The study found that LLMs, even when fine-tuned on spoken dialogue, do not fully replicate human-like predictions. They can use speaker identity to some extent, particularly in different-speaker conditions, but struggle with same-speaker conditions. Fine-tuning improves performance, but the gains diminish with more data. TurnGPT’s explicit speaker embeddings show potential but do not completely solve the problem.

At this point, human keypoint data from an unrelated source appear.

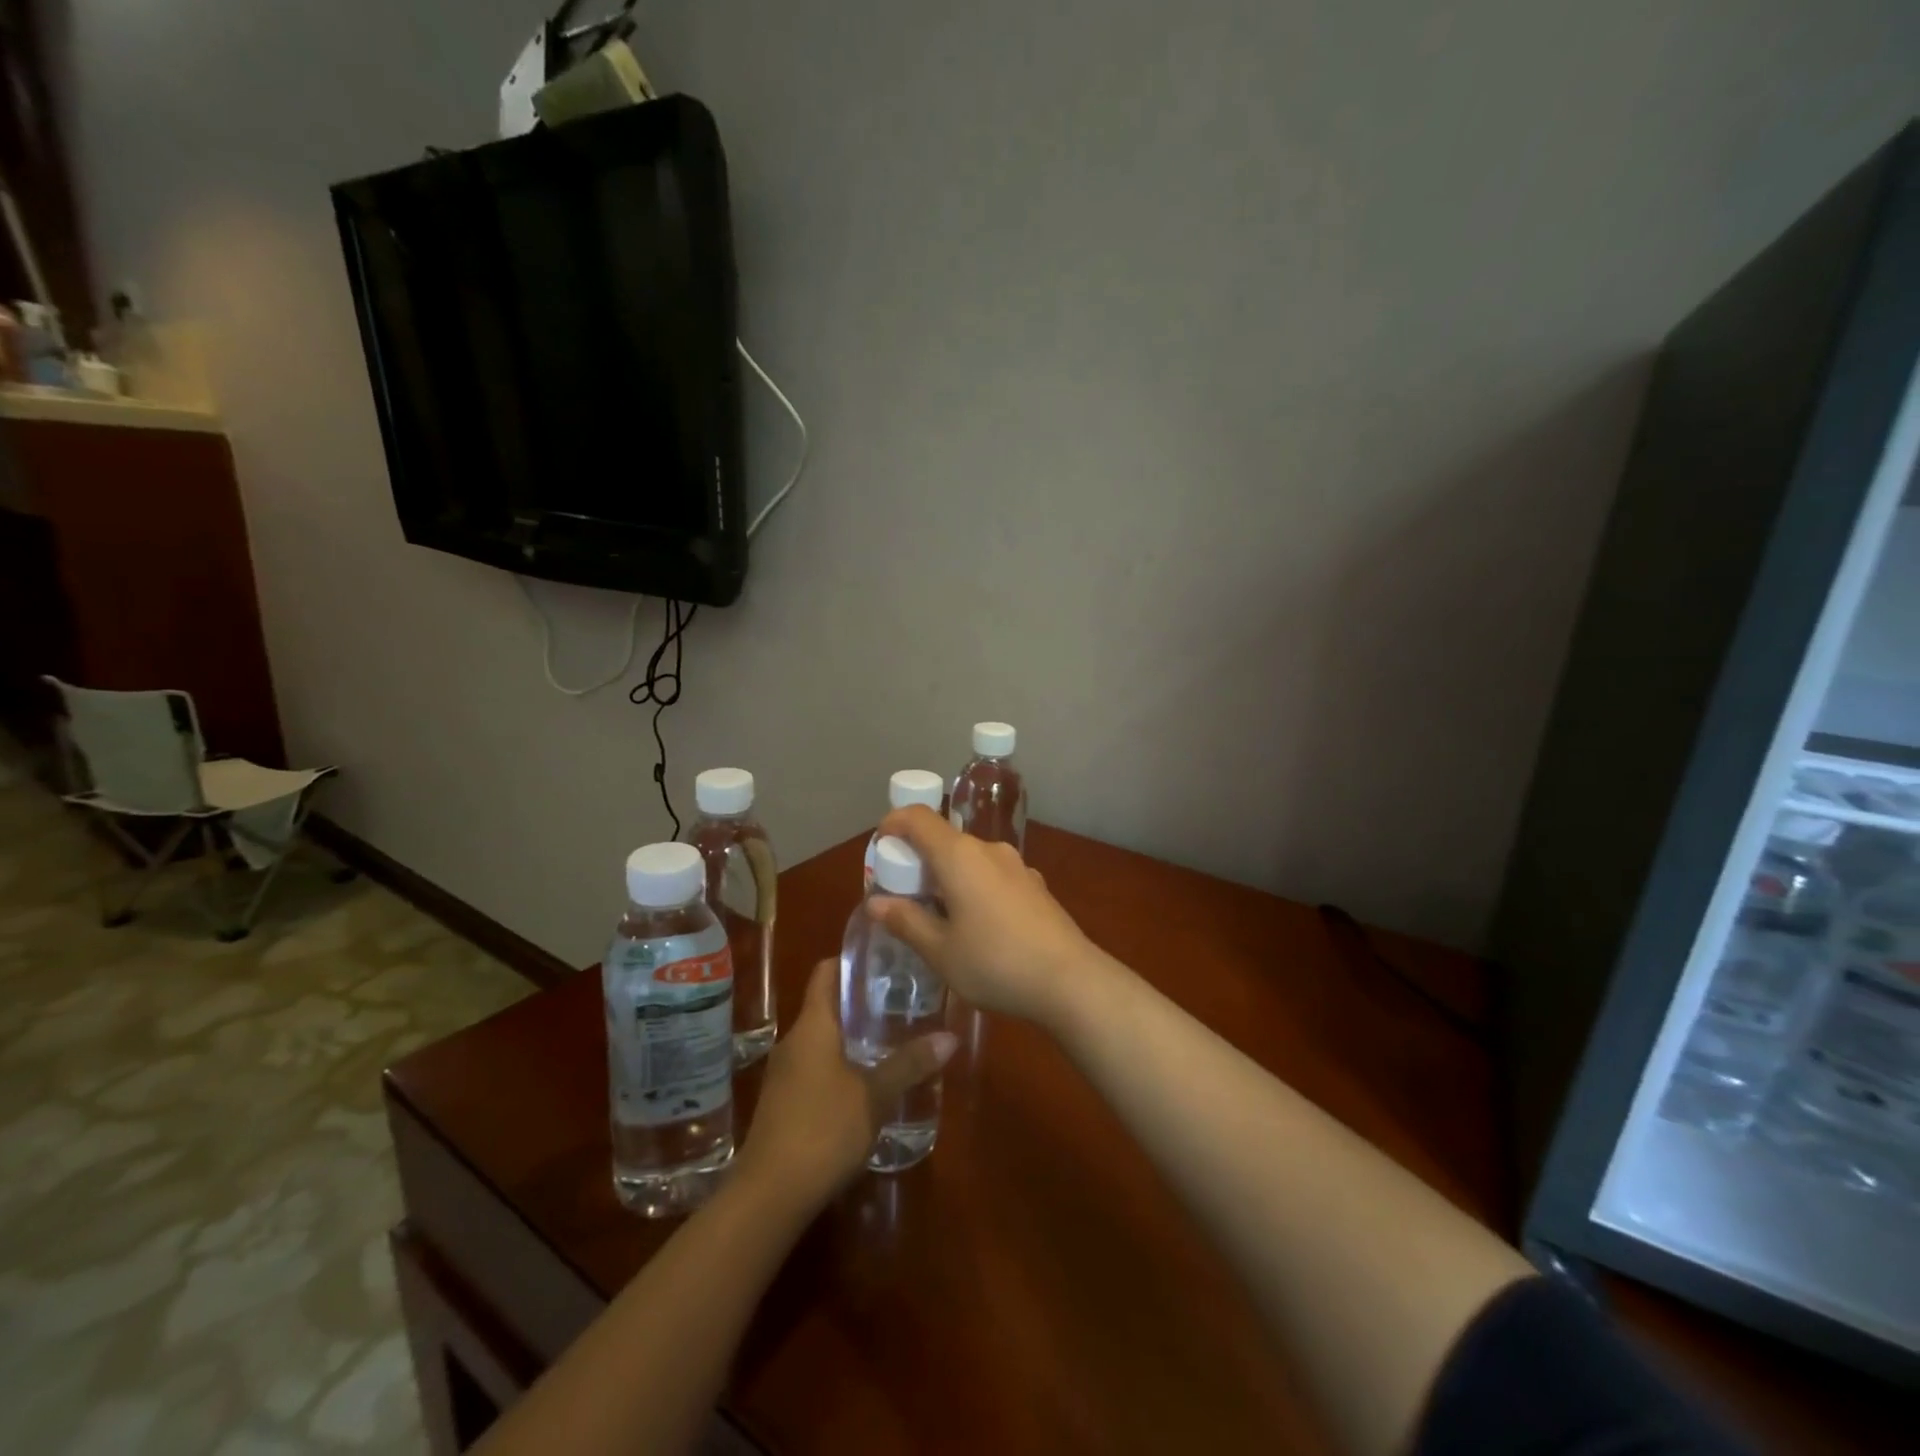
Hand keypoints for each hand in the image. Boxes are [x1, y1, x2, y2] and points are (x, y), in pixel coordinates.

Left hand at [736, 959, 955, 1209]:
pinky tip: (868, 1079)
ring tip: (893, 1036)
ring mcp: (785, 1073)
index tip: (885, 957)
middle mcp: (794, 1041)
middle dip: (861, 1000)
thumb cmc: (823, 1130)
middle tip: (902, 997)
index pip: (826, 972)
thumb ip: (910, 1064)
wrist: (769, 1196)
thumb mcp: (874, 1095)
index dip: (852, 960)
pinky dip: (841, 1062)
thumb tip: (950, 1036)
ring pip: (822, 1038)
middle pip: (826, 1004)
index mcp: (812, 1026)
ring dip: (852, 1034)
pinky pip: (815, 1066)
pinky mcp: (784, 1103)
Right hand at [870, 805, 1099, 1027]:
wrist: (1070, 981)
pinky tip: (978, 927)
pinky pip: (992, 875)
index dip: (893, 824)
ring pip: (970, 859)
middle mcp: (989, 850)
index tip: (880, 848)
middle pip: (944, 839)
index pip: (918, 818)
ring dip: (947, 877)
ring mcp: (1017, 866)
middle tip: (903, 897)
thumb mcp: (940, 950)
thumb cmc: (995, 962)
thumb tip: (875, 902)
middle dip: (918, 860)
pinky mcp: (1035, 885)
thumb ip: (906, 921)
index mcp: (959, 856)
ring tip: (939, 917)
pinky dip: (974, 888)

These findings suggest that current LLMs are not yet suitable for fully modeling spoken dialogue dynamics. More targeted training approaches, such as pre-training on spoken dialogue data and developing more effective fine-tuning strategies, are necessary to enhance LLMs’ capabilities in handling the complexities of spoken language interaction.

Conclusion

LLMs trained primarily on written monologue data have limited ability to predict spoken dialogue accurately. While fine-tuning on spoken dialogue improves performance, significant challenges remain. Further improvements in training strategies and pre-training on spoken dialogue data are needed to enable LLMs to handle the unique dynamics of spoken language interactions effectively.